From "No. 2 Live Dinner," Keen revisits the classics "Gringo Honeymoon," "Amarillo Highway" and the cheerfully dysfunctional holiday of "Merry Christmas From the Fam-O-Lee." Others include "Corpus Christi Bay," "Wild Wind" with Cody Braun, "Lonely Feelin'" with Cody Canada, "Feelin' Good Again" and "I Gotta Go."

Then there's the "Ding Dong Daddy From Dumas," a western swing tune that Keen covered on Asleep at the Wheel's latest tribute album to Bob Wills. It features Keen's original bandmates drummer Mark Paterson and fiddler Bryan Duckworth, Keen's friend since third grade.

As at all Keen's concerts, "Live Dinner Reunion" closes with "The Road Goes on Forever." This time Joe Ely, who covered the song on his 1992 album Love and Danger, sings the lead and closes it by saying, "Robert Earl Keen - thank you for writing that song."

Ely didn't have to thank him for the reunion. The crowd says it all, chanting, "Robert Earl Keen, Robert Earl Keen, Robert Earl Keen ..." as the album fades out.

Keen says he feels like the audience in entertainment and music is like the Texas A&M Aggies 12th man in football. "The band is no good without the audience. They'll be with you unless you have a crappy attitude. I am all about being there (with the audience)."

Now he is working on songs he hopes will resonate with Generation Y. "Short songs," he says. "Snapchat songs, 90 seconds. Less is more. I'm working on a whole pile. Occasionally I'll put one or two in a show but most I have kept in my back pocket. It's going to take three times as many songs to fill an album. Sometimes I think this is stupid, but I keep writing them."

Keen is enjoying this project that he started because he thinks so many songs are too manufactured today, and artists overwork the length. "People duplicate over and over," he explains. "Some of the songs all really good. These songs have a real point and also a point not to be belabored. One is called, 'Our Municipal Airport' and one is called 'The Bamboo Panda" about a Chinese restaurant."
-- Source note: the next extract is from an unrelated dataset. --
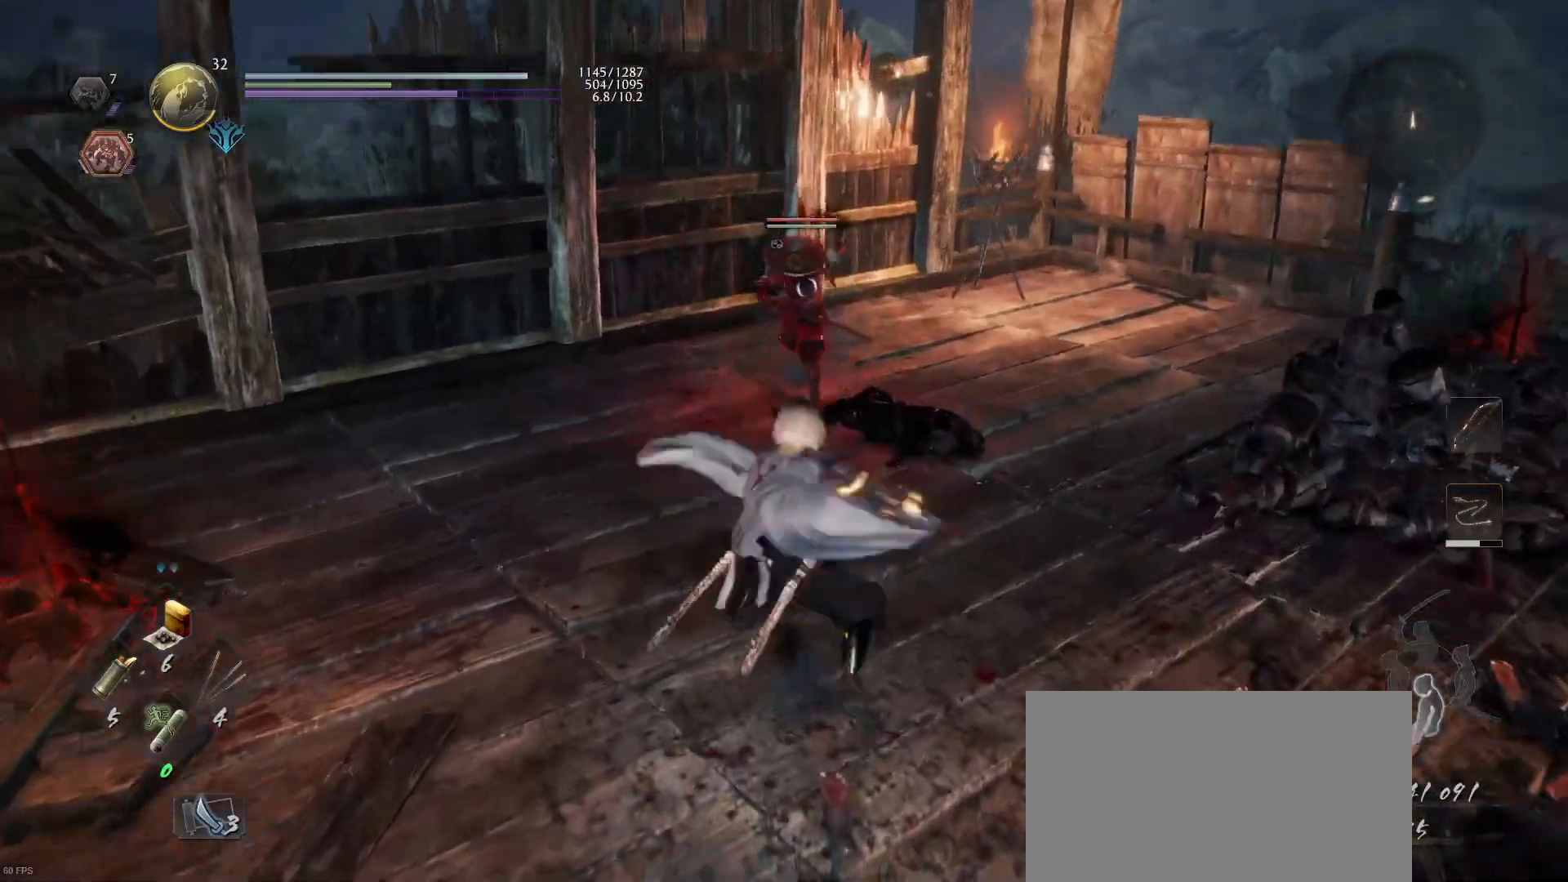
{"buttons": ["TRIANGLE"], "left_stick": "up", "right_stick": "center", "events": []}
It's not too late to catch Keen's "Merry Christmas from the Fam-O-Lee" live at 7:30 p.m. on Wednesday, Dec. 28, the historic Ryman Theatre in downtown Nashville, Tennessee, along with The Doyle & Debbie Show.

"This show is going to be epic," he says. "We're doing family gold jamboree where everyone in the band is a different iconic country figure. And we have the great Doyle and Debbie Show. It couldn't be better."